While the strategy and goals of every patient access program vary, we’ve found that the top five essential copay program metrics to track ROI stay the same.
- Patient Abandonment: At its core, the objective of any copay program is to ensure a patient doesn’t walk away from the pharmacy without a script because of cost. As you assess the health of your copay program metrics, it’s imperative to look not just at the average abandonment rate, but also at the impact the program had on individual patient behavior. The change in potential abandonment for a patient bought down from $100 to $30 is going to be much larger than for a patient bought down from $40 to $30.
- Patient Adherence: Another primary benefit of copay programs is that patients who participate are more adherent than those who do not. One reason for adherence is due to the patients’ lower copay responsibility. Another reason is that the patients are more engaged in their therapy. As you continue to assess a program’s success, it’s essential to understand and measure the additional adherence seen from each copay program.
- Program Cost: Many times the cost of a copay program is measured by the amount paid to buy a patient down, in other words, “the benefit spend.” But in actuality, the cost of the program is much more. Key costs to take into consideration include: the pharmacy transaction/adjudication fees, management fees, reporting fees, setup fees, web hosting/design fees, activation fees, call center management fees, and custom reporting fees. It’s only when you take an activity-based approach that you can truly gauge how much your program is costing you.
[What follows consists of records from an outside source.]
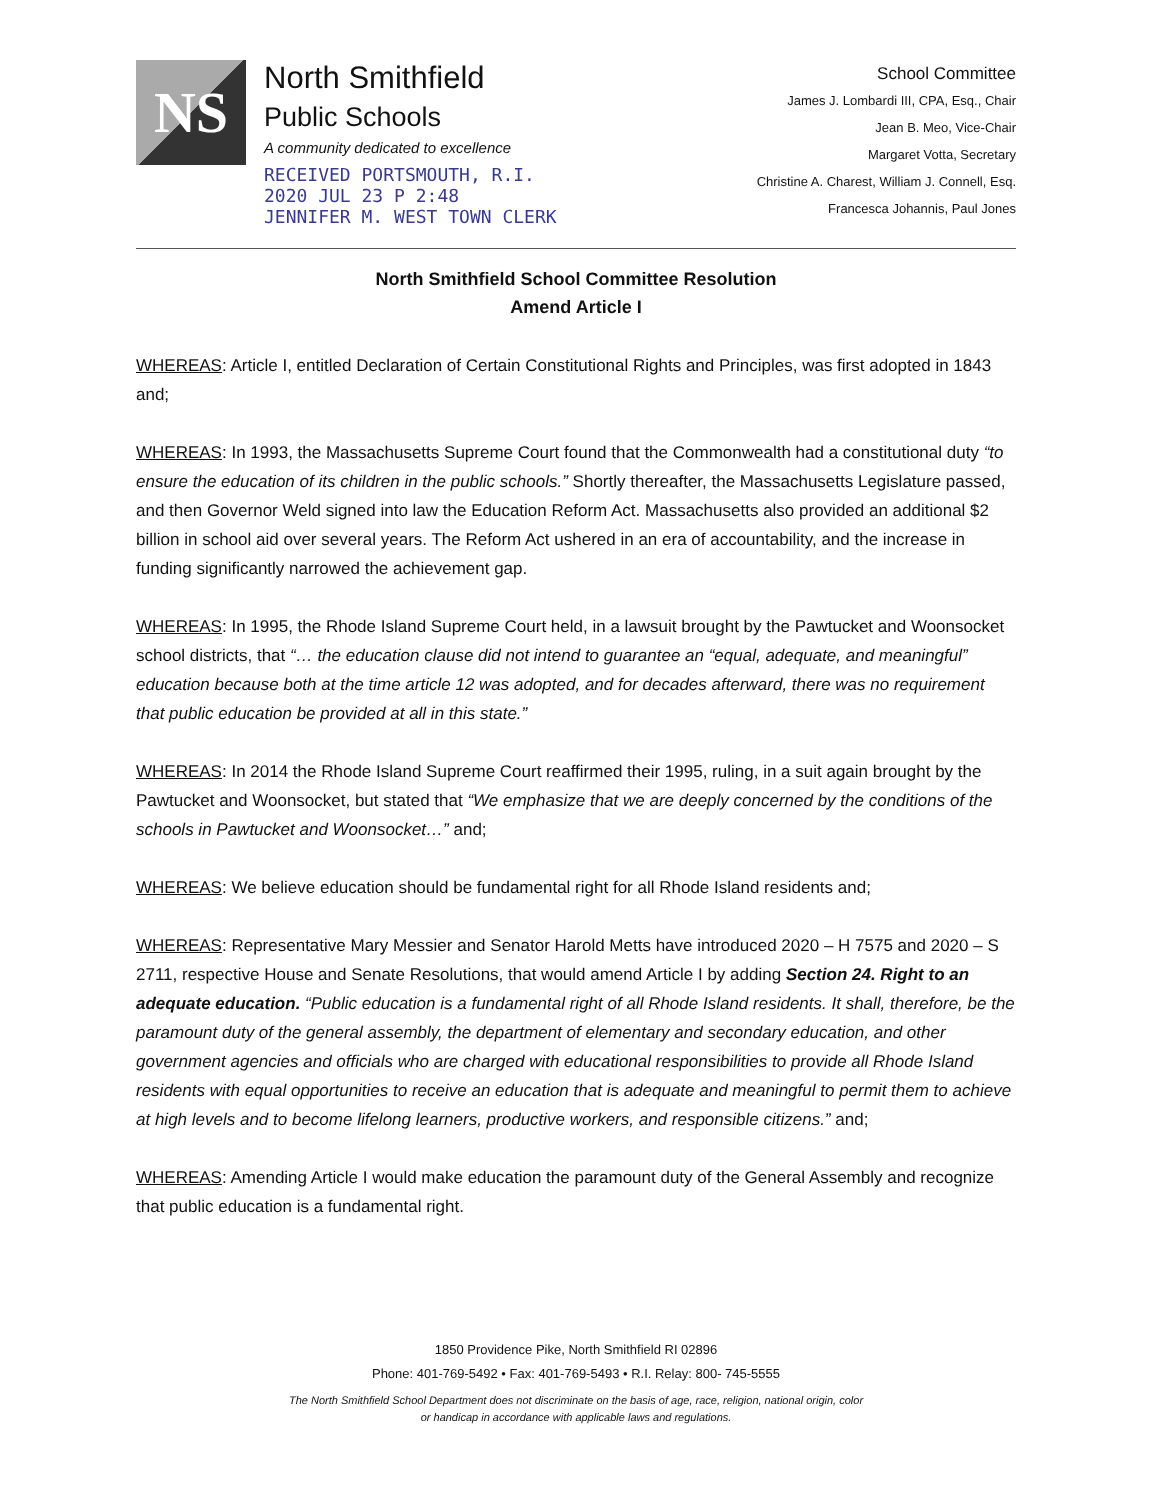NS
North Smithfield
Public Schools
A community dedicated to excellence
RECEIVED PORTSMOUTH, R.I.
2020 JUL 23 P 2:48
JENNIFER M. WEST TOWN CLERK
School Committee
James J. Lombardi III, CPA, Esq., Chair
Jean B. Meo, Vice-Chair
Margaret Votta, Secretary
Christine A. Charest, William J. Connell, Esq.
Francesca Johannis, Paul Jones
North Smithfield School Committee Resolution
Amend Article I
WHEREAS: Article I, entitled Declaration of Certain Constitutional Rights and Principles, was first adopted in 1843 and;
WHEREAS: In 1993, the Massachusetts Supreme Court found that the Commonwealth had a constitutional duty “to ensure the education of its children in the public schools.” Shortly thereafter, the Massachusetts Legislature passed, and then Governor Weld signed into law the Education Reform Act. Massachusetts also provided an additional $2 billion in school aid over several years. The Reform Act ushered in an era of accountability, and the increase in funding significantly narrowed the achievement gap.
WHEREAS: In 1995, the Rhode Island Supreme Court held, in a lawsuit brought by the Pawtucket and Woonsocket school districts, that “… the education clause did not intend to guarantee an “equal, adequate, and meaningful” education because both at the time article 12 was adopted, and for decades afterward, there was no requirement that public education be provided at all in this state.”
WHEREAS: In 2014 the Rhode Island Supreme Court reaffirmed their 1995, ruling, in a suit again brought by the Pawtucket and Woonsocket, but stated that “We emphasize that we are deeply concerned by the conditions of the schools in Pawtucket and Woonsocket…” and;
WHEREAS: We believe education should be fundamental right for all Rhode Island residents and;
WHEREAS: Representative Mary Messier and Senator Harold Metts have introduced 2020 – H 7575 and 2020 – S 2711, respective House and Senate Resolutions, that would amend Article I by adding Section 24. Right to an adequate education. “Public education is a fundamental right of all Rhode Island residents. It shall, therefore, be the paramount duty of the general assembly, the department of elementary and secondary education, and other government agencies and officials who are charged with educational responsibilities to provide all Rhode Island residents with equal opportunities to receive an education that is adequate and meaningful to permit them to achieve at high levels and to become lifelong learners, productive workers, and responsible citizens.” and;
WHEREAS: Amending Article I would make education the paramount duty of the General Assembly and recognize that public education is a fundamental right.
1850 Providence Pike, North Smithfield RI 02896
Phone: 401-769-5492 • Fax: 401-769-5493 • R.I. Relay: 800- 745-5555
The North Smithfield School Department does not discriminate on the basis of age, race, religion, national origin, color
or handicap in accordance with applicable laws and regulations.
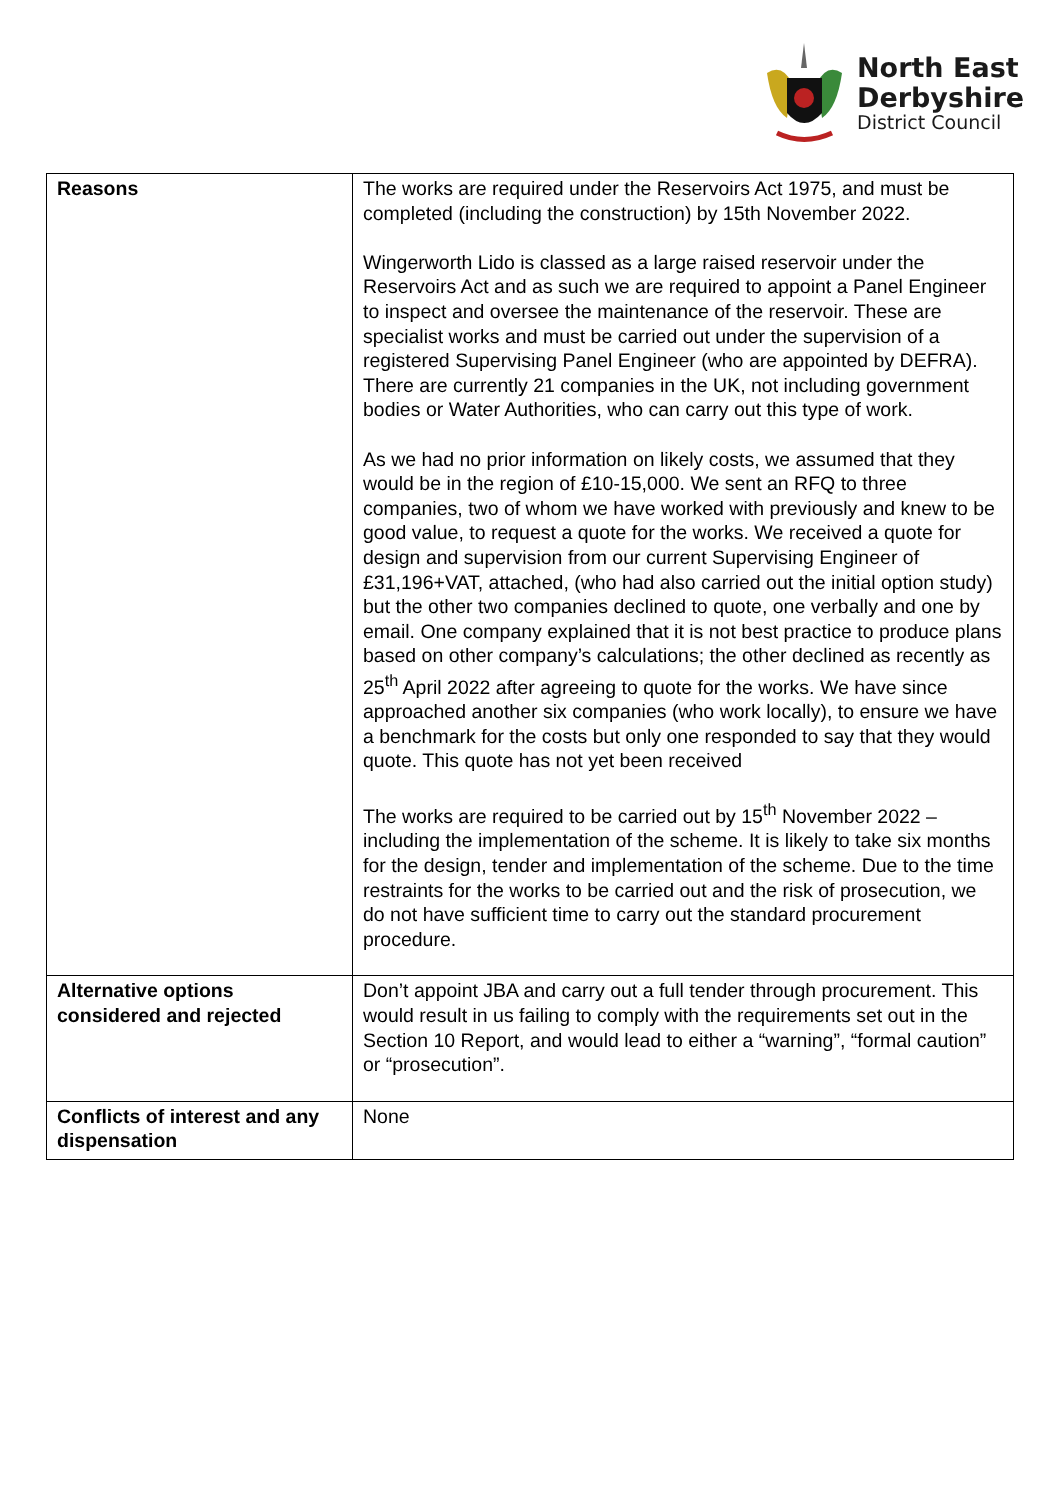North East
Derbyshire
District Council
| Reasons | The works are required under the Reservoirs Act 1975, and must be completed (including the construction) by 15th November 2022. Wingerworth Lido is classed as a large raised reservoir under the Reservoirs Act and as such we are required to appoint a Panel Engineer to inspect and oversee the maintenance of the reservoir. These are specialist works and must be carried out under the supervision of a registered Supervising Panel Engineer (who are appointed by DEFRA). There are currently 21 companies in the UK, not including government bodies or Water Authorities, who can carry out this type of work. As we had no prior information on likely costs, we assumed that they would be in the region of £10-15,000. We sent an RFQ to three companies, two of whom we have worked with previously and knew to be good value, to request a quote for the works. We received a quote for design and supervision from our current Supervising Engineer of £31,196+VAT, attached, (who had also carried out the initial option study) but the other two companies declined to quote, one verbally and one by email. One company explained that it is not best practice to produce plans based on other company’s calculations; the other declined as recently as 25<sup>th</sup> April 2022 after agreeing to quote for the works. We have since approached another six companies (who work locally), to ensure we have a benchmark for the costs but only one responded to say that they would quote. This quote has not yet been received The works are required to be carried out by 15<sup>th</sup> November 2022 – including the implementation of the scheme. It is likely to take six months for the design, tender and implementation of the scheme. Due to the time restraints for the works to be carried out and the risk of prosecution, we do not have sufficient time to carry out the standard procurement procedure. |
| Alternative options considered and rejected | Don’t appoint JBA and carry out a full tender through procurement. This would result in us failing to comply with the requirements set out in the Section 10 Report, and would lead to either a “warning”, “formal caution” or “prosecution”. |
| Conflicts of interest and any dispensation | None |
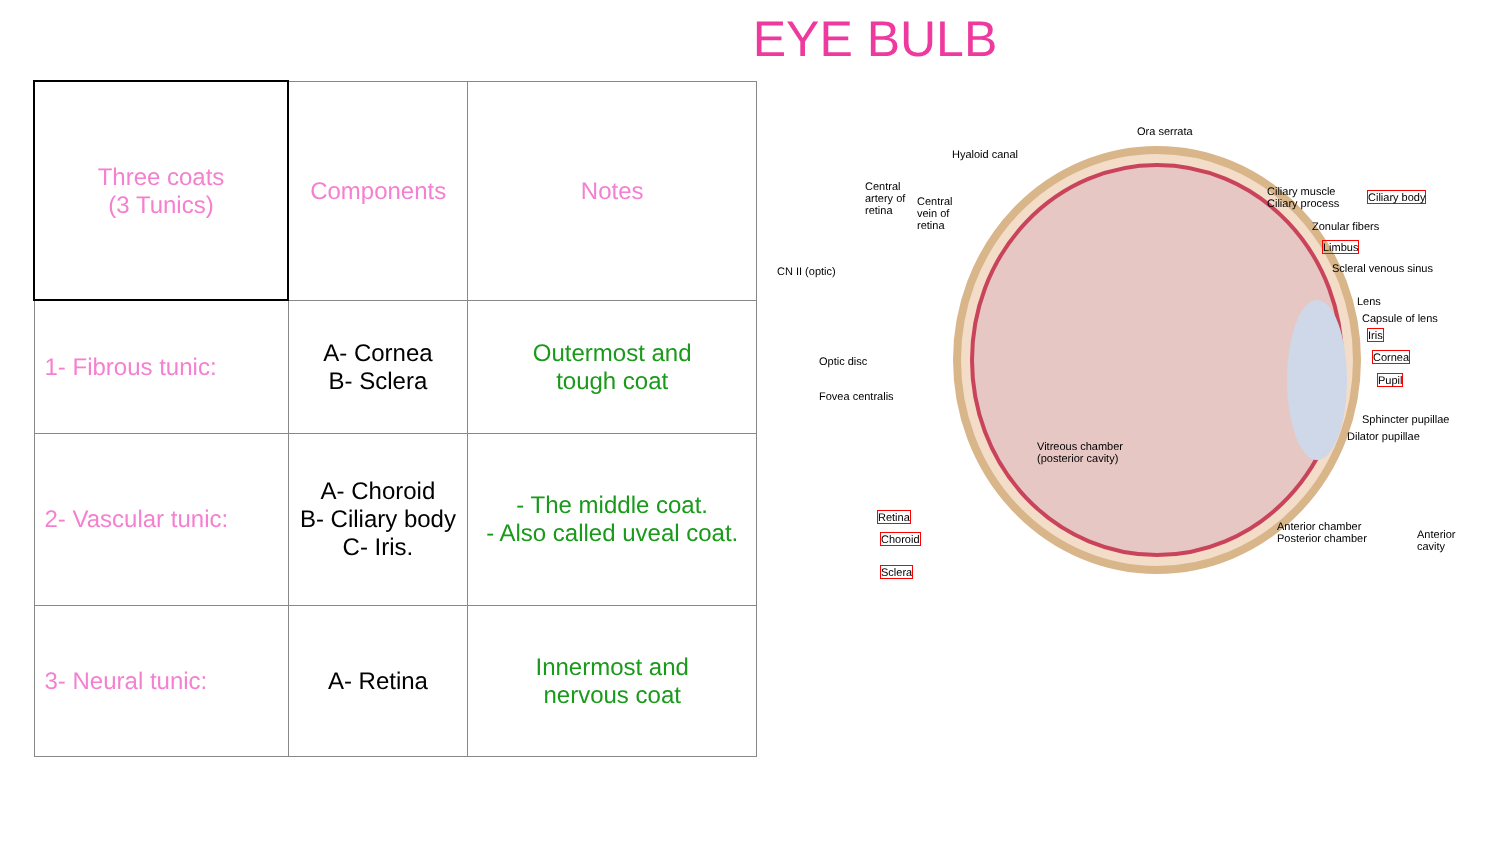EYE BULB
| Three coats (3 Tunics) | Components | Notes |
| 1- Fibrous tunic: | A- Cornea B- Sclera | Outermost and tough coat |
| 2- Vascular tunic: | A- Choroid B- Ciliary body C- Iris. | - The middle coat. - Also called uveal coat. |
| 3- Neural tunic: | A- Retina | Innermost and nervous coat |
Ora serrata
Hyaloid canal
Central
artery of
retina
Central
vein of
retina
CN II (optic)
Optic disc
Fovea centralis
Vitreous chamber
(posterior cavity)
Retina
Choroid
Sclera
Ciliary muscle
Ciliary process
Ciliary body
Zonular fibers
Limbus
Scleral venous sinus
Lens
Capsule of lens
Iris
Cornea
Pupil
Sphincter pupillae
Dilator pupillae
Anterior chamber
Posterior chamber Anterior cavity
- Rebate Cost: Arguably one of the most overlooked variables in measuring the ROI of your copay program is the impact of payer rebates. All too often it’s assumed that the copay benefit is the only cost attributable to a copay script. However, the reality is that many of those copay claims also have payer rebate costs associated with them. Whether looking at the ROI of an entire program, the ROI for one patient, or the ROI for a single script, it’s essential to overlay rebate costs to fully understand the net impact of the copay program.
- Impact on Physicians: Shifting our focus away from the impact copay programs have on the patient, we realize that copays also have a meaningful impact on physicians. When looking at your copay program metrics, considering the effect on physician prescribing behaviors can help you understand whether or not your copay program is driving the all-important “halo effect.”
Regardless of whether your copay program affects 6% or 60% of your TRx – taking a deeper look at the program ROI is an essential component of planning and designing the right offer. As you take a more in-depth look at your program, keep these top five metrics at the forefront of your mind.